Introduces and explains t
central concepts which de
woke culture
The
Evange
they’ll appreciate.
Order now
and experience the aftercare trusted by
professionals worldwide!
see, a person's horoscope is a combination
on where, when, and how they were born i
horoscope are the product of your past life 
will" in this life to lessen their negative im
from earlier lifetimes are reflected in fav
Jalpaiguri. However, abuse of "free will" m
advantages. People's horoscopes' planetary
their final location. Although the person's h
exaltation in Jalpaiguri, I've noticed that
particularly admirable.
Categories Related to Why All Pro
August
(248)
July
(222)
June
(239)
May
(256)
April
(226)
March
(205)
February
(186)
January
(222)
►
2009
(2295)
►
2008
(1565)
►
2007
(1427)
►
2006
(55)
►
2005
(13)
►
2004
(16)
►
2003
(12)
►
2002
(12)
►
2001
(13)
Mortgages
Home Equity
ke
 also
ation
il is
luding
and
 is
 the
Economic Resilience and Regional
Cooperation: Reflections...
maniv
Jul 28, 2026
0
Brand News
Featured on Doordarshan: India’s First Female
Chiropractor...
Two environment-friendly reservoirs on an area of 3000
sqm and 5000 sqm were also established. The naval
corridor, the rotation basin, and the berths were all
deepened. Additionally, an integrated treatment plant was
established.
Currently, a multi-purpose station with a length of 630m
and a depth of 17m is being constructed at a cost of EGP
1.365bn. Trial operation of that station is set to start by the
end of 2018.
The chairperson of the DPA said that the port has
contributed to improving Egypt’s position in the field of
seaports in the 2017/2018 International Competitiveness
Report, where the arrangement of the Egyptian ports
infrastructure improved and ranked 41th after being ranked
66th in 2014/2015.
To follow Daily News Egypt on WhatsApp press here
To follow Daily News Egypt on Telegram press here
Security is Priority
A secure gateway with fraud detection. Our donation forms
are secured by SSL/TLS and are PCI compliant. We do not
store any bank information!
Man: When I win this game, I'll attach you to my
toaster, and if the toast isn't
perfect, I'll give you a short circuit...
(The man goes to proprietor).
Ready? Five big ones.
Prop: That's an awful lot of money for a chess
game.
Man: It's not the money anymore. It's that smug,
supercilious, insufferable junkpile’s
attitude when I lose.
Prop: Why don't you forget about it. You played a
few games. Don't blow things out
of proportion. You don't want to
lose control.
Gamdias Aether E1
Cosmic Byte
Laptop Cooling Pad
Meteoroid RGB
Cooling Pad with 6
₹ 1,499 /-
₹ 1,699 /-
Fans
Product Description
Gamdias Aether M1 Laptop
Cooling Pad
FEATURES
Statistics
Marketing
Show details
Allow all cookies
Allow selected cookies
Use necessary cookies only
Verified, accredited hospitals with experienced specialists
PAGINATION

* * * * * * *

Please retype the data exactly as it stands, from its first line down to the line that contains "Security is Priority", then stop.

Introduces and explains t
central concepts which de
woke culture
The
Evange
they’ll appreciate.
Order now
and experience the aftercare trusted by
professionals worldwide!
see, a person's horoscope is a combination
on where, when, and how they were born i
horoscope are the product of your past life 
will" in this life to lessen their negative im
from earlier lifetimes are reflected in fav
Jalpaiguri. However, abuse of "free will" m
advantages. People's horoscopes' planetary
their final location. Although the person's h
exaltation in Jalpaiguri, I've noticed that
particularly admirable.
Categories Related to Why All Pro
August
(248)
July
(222)
June
(239)
May
(256)
April
(226)
March
(205)
February
(186)
January
(222)
►
2009
(2295)
►
2008
(1565)
►
2007
(1427)
►
2006
(55)
►
2005
(13)
►
2004
(16)
►
2003
(12)
►
2002
(12)
►
2001
(13)
Mortgages
Home Equity
ke
 also
ation
il is
luding
and
 is
 the
Economic Resilience and Regional
Cooperation: Reflections...
maniv
Jul 28, 2026
0
Brand News
Featured on Doordarshan: India’s First Female
Chiropractor...
Two environment-friendly reservoirs on an area of 3000
sqm and 5000 sqm were also established. The naval
corridor, the rotation basin, and the berths were all
deepened. Additionally, an integrated treatment plant was
established.
Currently, a multi-purpose station with a length of 630m
and a depth of 17m is being constructed at a cost of EGP
1.365bn. Trial operation of that station is set to start by the
end of 2018.
The chairperson of the DPA said that the port has
contributed to improving Egypt’s position in the field of
seaports in the 2017/2018 International Competitiveness
Report, where the arrangement of the Egyptian ports
infrastructure improved and ranked 41th after being ranked
66th in 2014/2015.
To follow Daily News Egypt on WhatsApp press here
To follow Daily News Egypt on Telegram press here
Security is Priority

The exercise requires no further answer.